The alt-right podcaster-cum-candidate was leaning back on an office chair to the point of lying down and had his tiny cowboy-boot-clad feet up on an empty desk while alternating between barking into the receiver of an old-fashioned telephone and banging it against a poster of himself dressed in little else than a smile as wide as his native Texas on the wall behind him. I would give up flying to avoid sitting in front of him on a plane.
Dick moved the receiver ten inches in front of his big flap and yelled,
“Get it done, you pussy-eating faggot.” Then he slammed it down with such force that it bounced off the phone, and he had to pick it up and place it again.
“I think you will find that one of the more prominent traits of same-sex attracted men is that they don’t often perform that act,” I said.
“What?” Dick shot at me, and then to Dull,
“Who’s this bitch?”
Dick pointed a finger at me as if I was a stain on his shirt.
“This is Lynx,” Dull said, “your new handler.”
I stepped closer and pulled Dick’s wagging finger toward me with enough strength to put his feet on the floor and his chin on the desk.
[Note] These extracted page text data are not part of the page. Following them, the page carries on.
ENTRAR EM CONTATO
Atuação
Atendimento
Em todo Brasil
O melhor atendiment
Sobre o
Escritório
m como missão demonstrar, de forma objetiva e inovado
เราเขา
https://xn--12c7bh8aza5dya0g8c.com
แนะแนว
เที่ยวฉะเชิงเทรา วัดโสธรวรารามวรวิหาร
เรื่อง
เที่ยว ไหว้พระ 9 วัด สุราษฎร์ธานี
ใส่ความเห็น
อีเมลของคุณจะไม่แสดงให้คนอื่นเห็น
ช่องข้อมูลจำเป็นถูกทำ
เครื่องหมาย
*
He snapped to my attention with a
“The fuck?”
Attempting to ignore me again, he said to Dull,
“I ain’t having this bitch handle my junk; people will think I’m a sissy.”
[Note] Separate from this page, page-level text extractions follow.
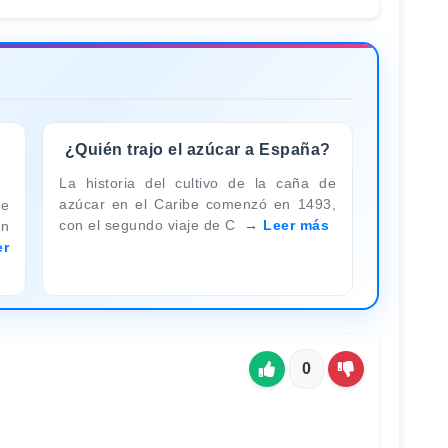
¿Quién trajo el azúcar a España?
La historia del cultivo de la caña de
azúcar en el Caribe comenzó en 1493,
de
con el segundo viaje de C
Leer más
ón
er
0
It was too easy for me to pass up.
“You give people far too little credit,” I said. “They already think you’re a sissy.”
Dull tried to mediate by saying,
“We need to up your protection. And you need to get more women on board. Lynx is the best, I’m told.”
“That’s bullshit,” Dick said. “That’s like saying two midgets are as good as one man, but that won’t get the fucking job done, will it?”
“Boss, you know what happened last week,” Dull warned Dick as you would a child that put its hand near the burner again.
I raised my eyebrows to Dull.
“Someone slipped the boss enough blue pills to...uhm,” Dull straightened his index finger up and left it there. “We had to call in a friendly doctor for an...uhm...antidote.”
Whether it was my doing or the memory, Dick looked pained and deflated, and it didn’t suit him. All that misogyny and racism must have worn him out. Then he slipped back into his combative self.
“Like I need shit like that,” Dick growled, “I’m from fucking Texas.”
Already tired of his rumbling, I turned to Dull,
“When could he have gotten the pills?”
“We don’t know,” he said with some hesitation, side-eyeing Dick, “It was Tuesday night, and there’s nothing on the security cameras after the boss dismissed us and had a late dinner with his girlfriend. No one in or out.”
“FOR THE LAST TIME,” Dick said, “I DIDN’T FUCKING TAKE’M!”
He had an expression that proved he had no problems with the blood flow to his head. But all three of us knew that whatever the true story was, it wasn’t a secret for long. It was a timebomb, and I was here to disarm it.